==== Lignes à traiter

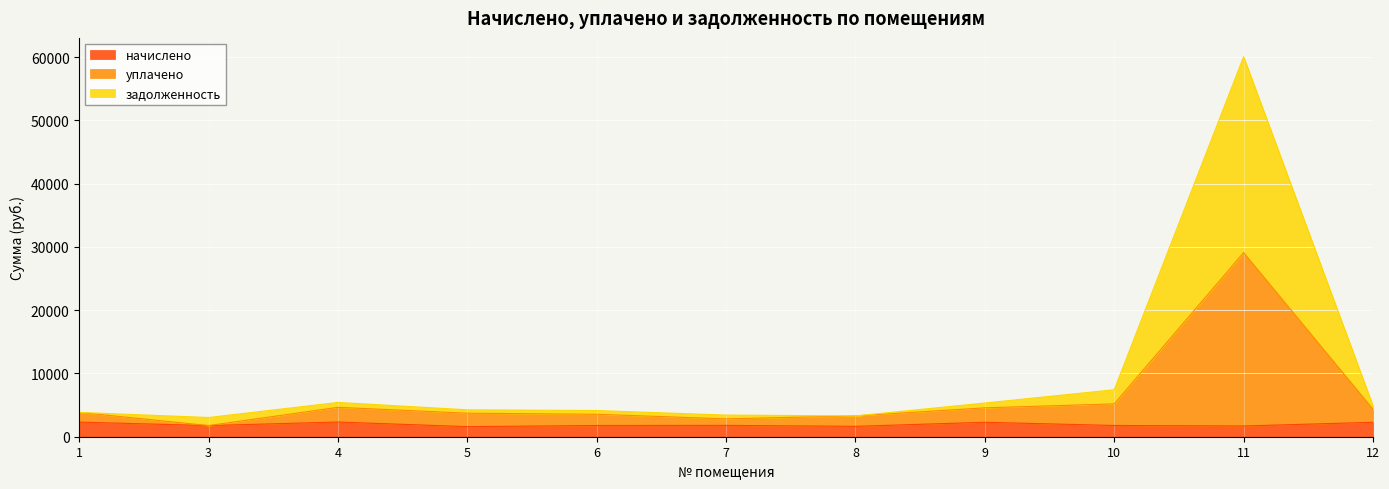

What is the value of the начислено point at the 4th from the left?

1594.7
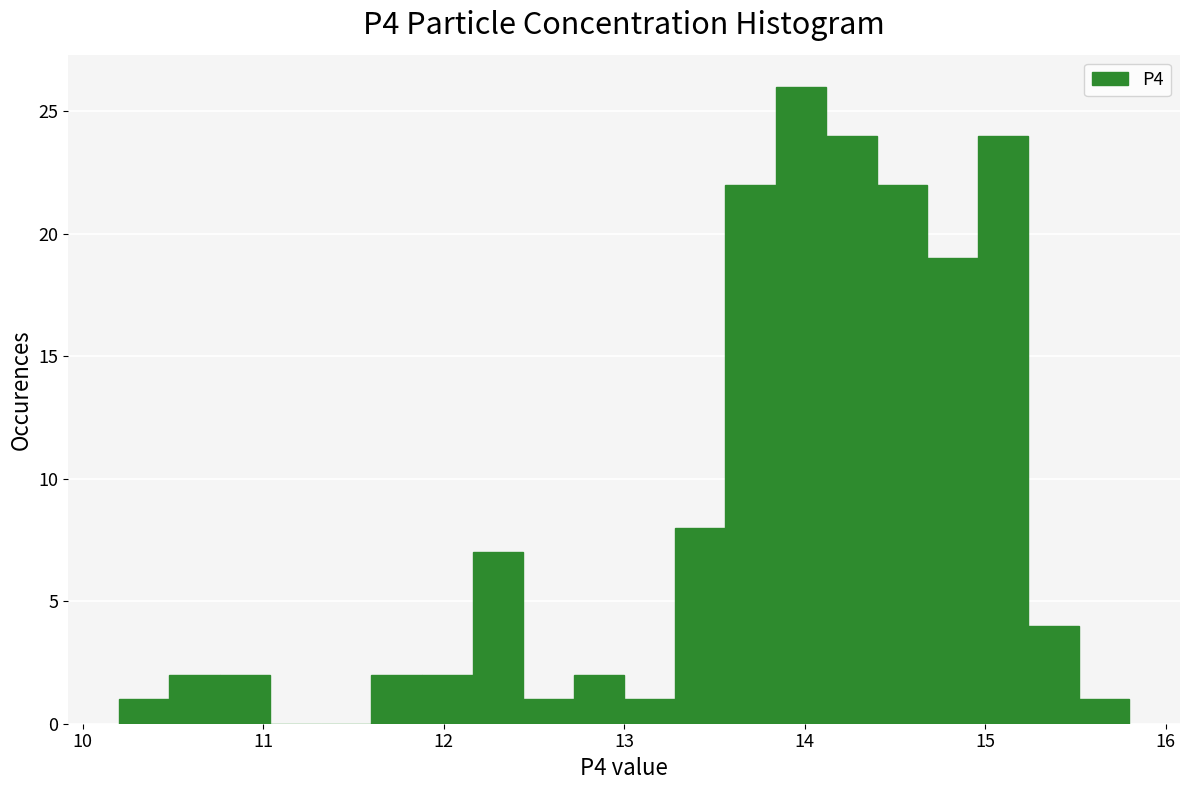

Read against the x-axis, roughly where is the centre of the tallest bar?

14.0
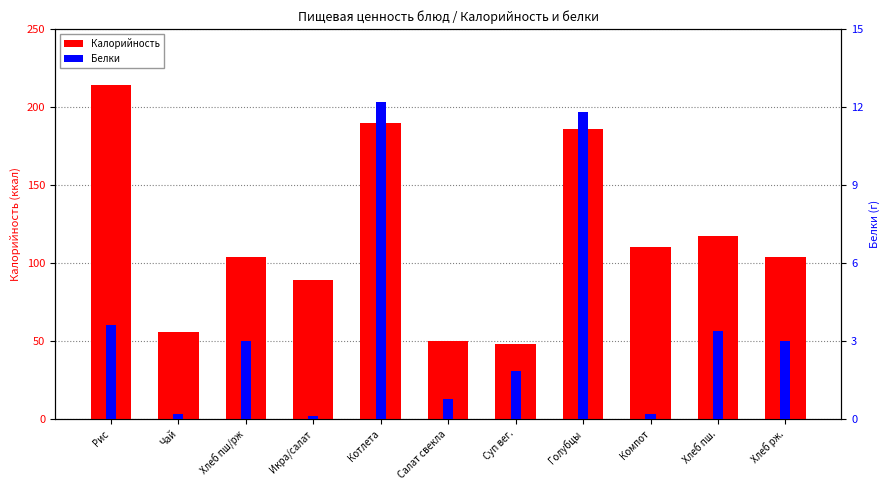

What is the sum of all Калорийность values?

1267.6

========

■ Consigne ■
Peux-tu extraire toutes les lignes ci-dessus sans rien y changer, en laissant les images de côté ?

■ Réponse ■
What is the value of the начислено point at the 4th from the left?

1594.7

Read against the x-axis, roughly where is the centre of the tallest bar?

14.0

What is the sum of all Калорийность values?

1267.6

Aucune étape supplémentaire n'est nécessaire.